Vaccination: Concerns about the first shortages of ingredients for the production of anti-Covid vaccines (Illustration) -

Marin Driguez / SIPA

These are the ingredients, glass to make the vials, plastic or even caps ... Shortages appear in the supply chain for the production of anti-Covid vaccines, the main players in the sector worried on Tuesday, calling to remove the obstacles to their marketing.

The partners of the Covax system (WHO, the Alliance for Gavi vaccines and Cepi, its research branch), the International Federation of the Pharmaceutical Industry (IFPMA) but also manufacturers from developing countries, experts and governments, met Monday and Tuesday around a virtual table to discuss the challenges caused by the very large-scale production of vaccines.

Twice as many doses produced this year

The pharmaceutical industry expects to produce 10 billion doses of vaccines this year, double the manufacturing capacity of 2019, all vaccines combined.

"This is the biggest increase in production the world has ever known," said director general of IFMPA, the lobby of pharmaceutical groups, Thomas Cueni at the end of the meeting.

“It's no surprise that we've seen some snags,” he added.

The Covid-19 pandemic has killed more than 2.6 million people since the end of December 2019, sparking unprecedented demand for vaccines.

To manufacture these doses, you not only need ingredients in unprecedented quantities, but also glass for vials, plastic or even caps, at a time when globalized supply chains are destabilized by the pandemic.

"We have seen in recent weeks and months an increase in supply chain tensions," said Richard Hatchett, director of Cepi.

Controls on exports that worry

"Companies are starting to report occasional shortages of essential materials, raw materials, (…) and even equipment necessary for the manufacture of vaccines," he added.

He was concerned that some countries want in particular "to impose controls on exports (...) as the United States did with the Defense Production Act."

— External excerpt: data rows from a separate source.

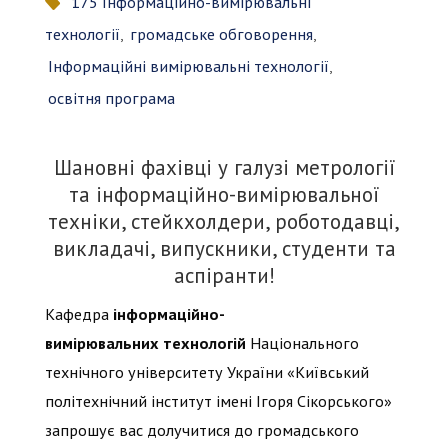
175 Інформаційно-вимірювальні
технології
,
громадське обговорення
,
Інформаційні вимірювальні технології
,
освітня програма
Шановні фахівці у галузі метрології
та інформаційно-вимірювальної
техніки, стейкхолдери, роботодавці,
викладачі, випускники, студенти та
аспіранти!
Кафедра
інформаційно-
вимірювальних технологій
Національного
технічного університету України «Київський
політехнічний інститут імені Ігоря Сікорського»
запрошує вас долучитися до громадського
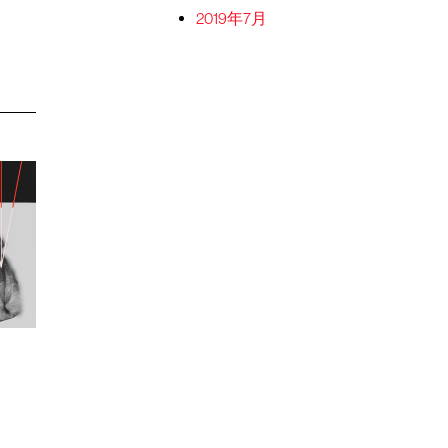
2019年7月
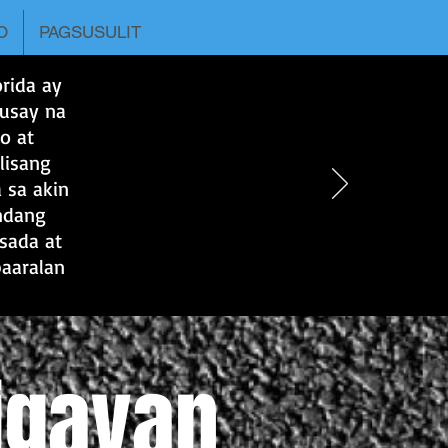
O
PAGSUSULIT
rida ay
husay na
o at
lisang
 sa akin
andang
lsada at
paaralan
igayan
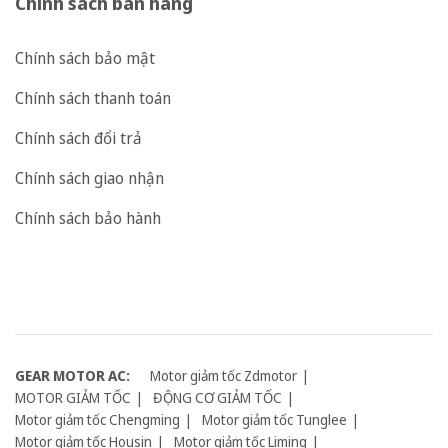
Chính sách bán hàng
Chính sách bảo mật
Chính sách thanh toán
Chính sách đổi trả
Chính sách giao nhận
Chính sách bảo hành
GEAR MOTOR AC:
Motor giảm tốc Zdmotor
MOTOR GIẢM TỐC
ĐỘNG CƠ GIẢM TỐC
Motor giảm tốc Chengming
Motor giảm tốc Tunglee
Motor giảm tốc Housin
Motor giảm tốc Liming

(…) These mechanisms (…) can create real problems.


In a statement, they called for promoting the free movement of goods and labor.

They also encourage technology transfers and production partnerships between laboratories and vaccine manufacturers, such as AstraZeneca with the Serum Institute of India.

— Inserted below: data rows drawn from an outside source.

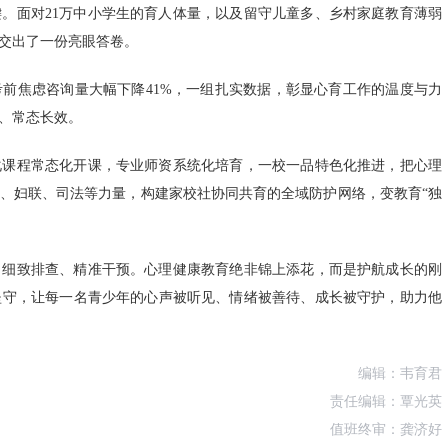
。面对21万中小学生的育人体量，以及留守儿童多、乡村家庭教育薄弱
交出了一份亮眼答卷。
前焦虑咨询量大幅下降41%，一组扎实数据，彰显心育工作的温度与力
、常态长效。
化课程常态化开课，专业师资系统化培育，一校一品特色化推进，把心理
、妇联、司法等力量，构建家校社协同共育的全域防护网络，变教育“独
、细致排查、精准干预。心理健康教育绝非锦上添花，而是护航成长的刚
坚守，让每一名青少年的心声被听见、情绪被善待、成长被守护，助力他
编辑：韦育君
责任编辑：覃光英
值班终审：龚济好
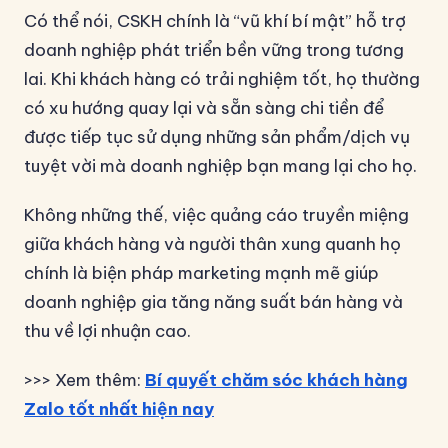
Có thể nói, CSKH chính là “vũ khí bí mật” hỗ trợ
doanh nghiệp phát triển bền vững trong tương
lai. Khi khách hàng có trải nghiệm tốt, họ thường
có xu hướng quay lại và sẵn sàng chi tiền để
được tiếp tục sử dụng những sản phẩm/dịch vụ
tuyệt vời mà doanh nghiệp bạn mang lại cho họ.
Không những thế, việc quảng cáo truyền miệng
giữa khách hàng và người thân xung quanh họ
chính là biện pháp marketing mạnh mẽ giúp
doanh nghiệp gia tăng năng suất bán hàng và
thu về lợi nhuận cao.
>>> Xem thêm:
Bí quyết chăm sóc khách hàng
Zalo tốt nhất hiện nay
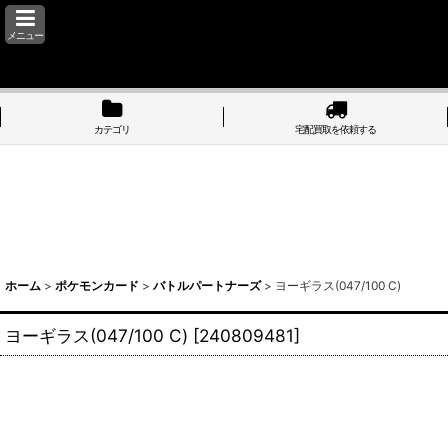
メニュー
カテゴリ
宅配買取を依頼する
ホーム
>
ポケモンカード
>
バトルパートナーズ
>
ヨーギラス(047/100 C)
ヨーギラス(047/100 C)
[
240809481
]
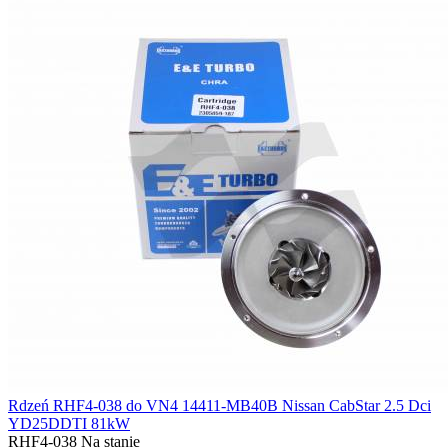
Rdzeń RHF4-038 do VN4 14411-MB40B Nissan CabStar 2.5 Dci
YD25DDTI 81kW
RHF4-038
Na stanie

However, no mention is made of the proposal by India and South Africa which requests the temporary lifting of patents submitted to the World Trade Organization (WTO), a request denounced by the laboratories.

"All those who know about vaccine manufacturing (...) know that intellectual property is not responsible for bottlenecks, but the scarcity of ingredients and raw materials," said the boss of the 'IFPMA.